Existential risk, AI, and the inevitable turn in human history - Marginal REVOLUTION
In several of my books and many of my talks, I take great care to spell out just how special recent times have been, for most Americans at least. For my entire life, and a bit more, there have been two essential features of the basic landscape: 1. American hegemony over much of the world, […]

Yesterday, Ben Thompson concluded an article called ChatGPT Gets a Computer with this:

I agree with Tyler Cowen’s argument about Existential Risk, AI, and the Inevitable Turn in Human History: AI is coming, and we simply don’t know what the outcomes will be, so our duty is to push for the positive outcome in which AI makes life markedly better. We are all, whether we like it or not, enrolled in something like the grand experiment Hawkins has long sought — the sailboats are on truly uncharted seas — and whether or not he is right is something we won’t know until we get to whatever destination awaits.
ChatGPT Gets a Computer
It’s possible that large language models are more like the human brain than we thought, given that it is about prediction; that is why ChatGPT needs its own computer in the form of plug-ins.

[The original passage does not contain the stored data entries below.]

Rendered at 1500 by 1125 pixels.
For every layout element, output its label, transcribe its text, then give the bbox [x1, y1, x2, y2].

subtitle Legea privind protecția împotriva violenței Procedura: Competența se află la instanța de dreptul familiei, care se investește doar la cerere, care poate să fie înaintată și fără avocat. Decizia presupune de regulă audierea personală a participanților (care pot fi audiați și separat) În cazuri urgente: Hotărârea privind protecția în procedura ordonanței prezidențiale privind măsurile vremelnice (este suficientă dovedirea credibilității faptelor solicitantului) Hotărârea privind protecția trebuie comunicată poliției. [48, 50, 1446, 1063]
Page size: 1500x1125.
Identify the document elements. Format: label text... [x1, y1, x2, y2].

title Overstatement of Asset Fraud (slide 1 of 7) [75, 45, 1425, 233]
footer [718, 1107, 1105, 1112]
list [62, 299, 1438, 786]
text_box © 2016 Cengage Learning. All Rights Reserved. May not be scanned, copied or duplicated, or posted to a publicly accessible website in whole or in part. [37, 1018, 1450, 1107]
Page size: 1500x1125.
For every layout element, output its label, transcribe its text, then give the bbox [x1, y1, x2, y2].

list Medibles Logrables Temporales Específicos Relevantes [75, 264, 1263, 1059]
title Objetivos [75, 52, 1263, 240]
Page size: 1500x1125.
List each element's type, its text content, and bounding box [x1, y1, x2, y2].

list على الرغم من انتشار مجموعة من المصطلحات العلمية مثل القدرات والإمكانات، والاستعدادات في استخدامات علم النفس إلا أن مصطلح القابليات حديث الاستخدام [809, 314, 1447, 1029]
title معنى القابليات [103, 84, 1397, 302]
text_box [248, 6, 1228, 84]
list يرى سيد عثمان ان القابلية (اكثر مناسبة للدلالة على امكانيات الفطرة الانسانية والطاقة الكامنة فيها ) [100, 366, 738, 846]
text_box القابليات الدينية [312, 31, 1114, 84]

Header image was generated by asking GPT-4 to "write me a html/javascript/css program that generates pixel art that demonstrates the concept of a pause. take up the whole screen. black canvas."


Update: An earlier version of this post included names of signatories, but some of the folks said to sign the letter didn't actually sign it. I removed all the names of signatories from this post since I can't confirm them.